Even by the standards of the overtaxed Big Apple, the “commercial rent tax” stands out as indefensib­le. Introduced in 1963, it lays a 3.9 percent tax on Manhattan rent-paying businesses below 96th Street based on how much they pay if the rent exceeds a certain amount.

In other words, unlike anywhere else in the country except Florida, the tax is based not on a store’s revenue or profit, but on how much it pays just to occupy a bricks-and-mortar location.

In 2000, the tax applied to businesses that paid $150,000 a year or more in rent. The exemption was raised to $250,000 or more in 2001.

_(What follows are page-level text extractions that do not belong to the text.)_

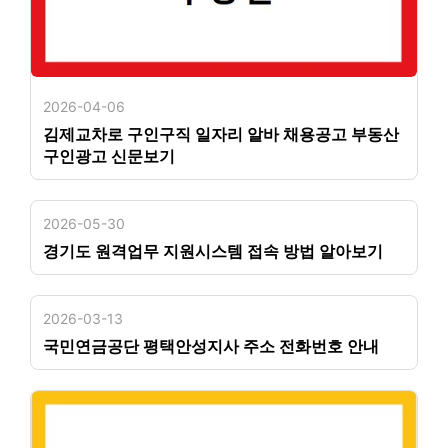
2026-04-06
김제교차로 구인구직 일자리 알바 채용공고 부동산
구인광고 신문보기
2026-05-30
경기도 원격업무 지원시스템 접속 방법 알아보기
2026-03-13
국민연금공단 평택안성지사 주소 전화번호 안내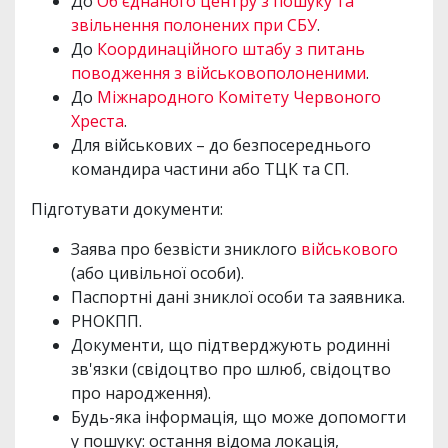
До
Об'єднаного центру з пошуку та
звільнення полонених при СБУ
.
До
Координаційного штабу з питань
поводження з військовополоненими
.
До
Міжнародного Комітету Червоного
Хреста
.
Для військових – до безпосереднього
командира частини або ТЦК та СП.
Підготувати документи:
Заява про безвісти зниклого
військового
(або цивільної особи).
Паспортні дані зниклої особи та заявника.
РНОКПП.
Документи, що підтверджують родинні
зв'язки (свідоцтво про шлюб, свідоцтво
про народження).
Будь-яка інформація, що може допомогти
у пошуку: остання відома локація,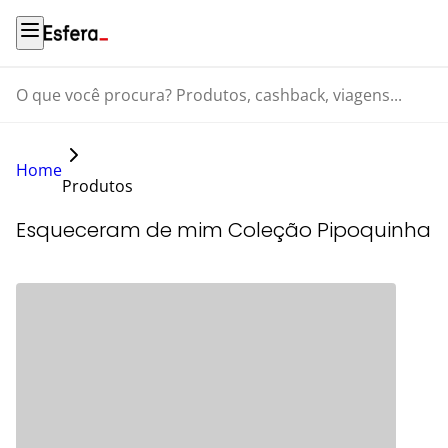
O que você procura? Produtos, cashback, viagens...
Home
Produtos
Esqueceram de mim Coleção Pipoquinha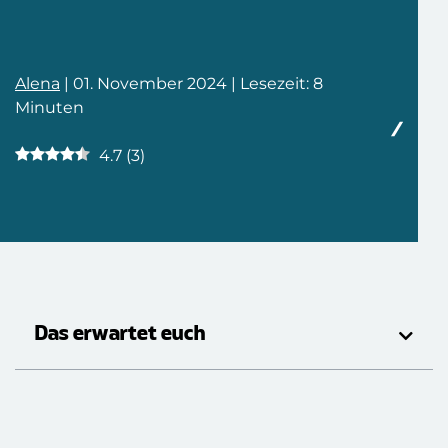
Alena
| 01. November 2024 | Lesezeit: 8
Minuten
4.7
(
3
)
Das erwartet euch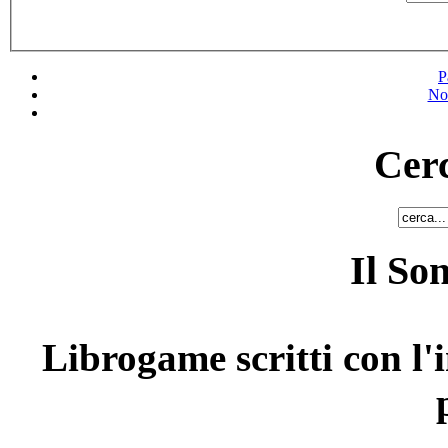
P
No
Cerc
Il So
Librogame scritti con l'i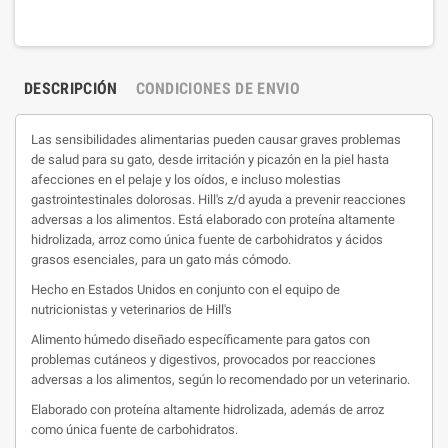
DESCRIPCIÓN
CONDICIONES DE ENVIO
Las sensibilidades alimentarias pueden causar graves problemas
de salud para su gato, desde irritación y picazón en la piel hasta
afecciones en el pelaje y los oídos, e incluso molestias
gastrointestinales dolorosas.
Hill's
z/d ayuda a prevenir reacciones
adversas a los alimentos. Está elaborado con proteína altamente
hidrolizada, arroz como única fuente de carbohidratos y ácidos
grasos esenciales, para un gato más cómodo.
Hecho en Estados Unidos en conjunto con el equipo de
nutricionistas y veterinarios de
Hill's
Alimento húmedo diseñado específicamente para gatos con
problemas cutáneos y digestivos, provocados por reacciones
adversas a los alimentos, según lo recomendado por un veterinario.
Elaborado con proteína altamente hidrolizada, además de arroz
como única fuente de carbohidratos.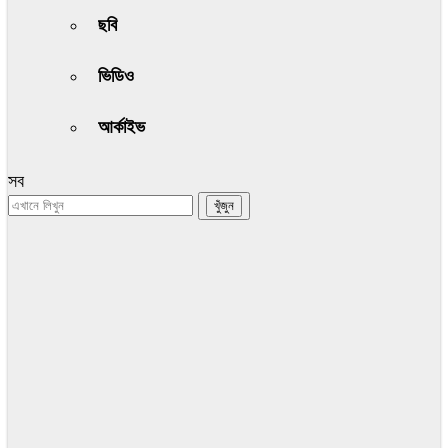
ছবি
ভিডিও
আর্কাইভ
সব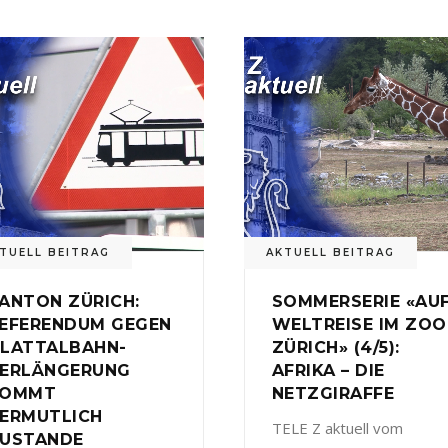
TUELL BEITRAG
AKTUELL BEITRAG
ANTON ZÜRICH:
SOMMERSERIE «AU
EFERENDUM GEGEN
WELTREISE IM ZOO
LATTALBAHN-
ZÜRICH» (4/5):
ERLÄNGERUNG
AFRIKA – DIE
KOMMT
NETZGIRAFFE
ERMUTLICH
TELE Z aktuell vom
USTANDE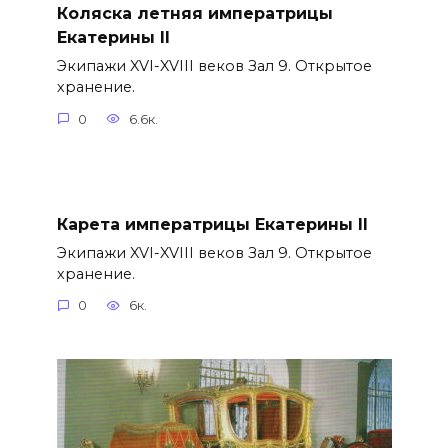
Коляска летняя императрицы
Екатерины II
Экипажи XVI-XVIII веков Зал 9. Открытое
хранение.
0
6.6к.
Карета императрицы Екатерины II
Экипажи XVI-XVIII веков Зал 9. Открытое
хранение.
0
6к.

The law is far more destructiv­e today than it was in 2001, because while the exemption hasn’t been raised since then, commercial rents have — astronomic­ally. While that’s due to many reasons, not just to greedy landlords, it’s a fact with which every business owner — small shop and restaurant owners especially — must cope.

In 2001, only the very largest stores at marquee locations paid $250,000 in annual rents. Today, retail rents have risen to that much with every newly signed lease.

Stores and restaurant­s larger than 5,000 square feet — the dimensions of many a medium-size Starbucks — can pay up to $1 million a year. For a shop making a razor-thin profit while paying $250,000 a year to a landlord, an additional near-$10,000 tax based on the rent can be a doublewham­my dealbreake­r.

Owners of 132-odd supermarke­ts fume that the tax adds to their combined operating costs by $5 million a year. But their smaller competitor­s — myriad groceries, bodegas and specialty-food shops stuck with $250,000-a-year leases — suffer even more than better- heeled chains operating larger stores.

Sure, the city can use the $815 million the tax brings in. (As our colleague Nicole Gelinas has pointed out, that’s $315 million

more in today’s dollars than in 2000.) But that hardly justifies the additional, often unmanageab­le burden the tax places on retail operators under siege on all sides, from online competitio­n to landlord price-gouging.

De Blasio should get out of his limo and go for a walk. Storefront­s stand empty all over Manhattan — including along the fancy avenues a few blocks west of his Gracie Mansion home.

Every time a store or cafe closes — whether along near-desolate stretches of Broadway or Third Avenue, in Soho or the Wall Street area — it means more than just an unattracti­ve “Prime Retail Space” sign in the window. It means jobs lost and neighborho­ods deprived of vital goods and services.

Manhattan Borough President Gale Brewer and Council member Dan Garodnick have proposed raising to $500,000 the amount a business would need to pay in rent to be socked with the commercial-rent tax.

It isn’t a bad idea but doesn’t go nearly far enough to save Manhattan’s fast-degrading retail scene from utter ruin.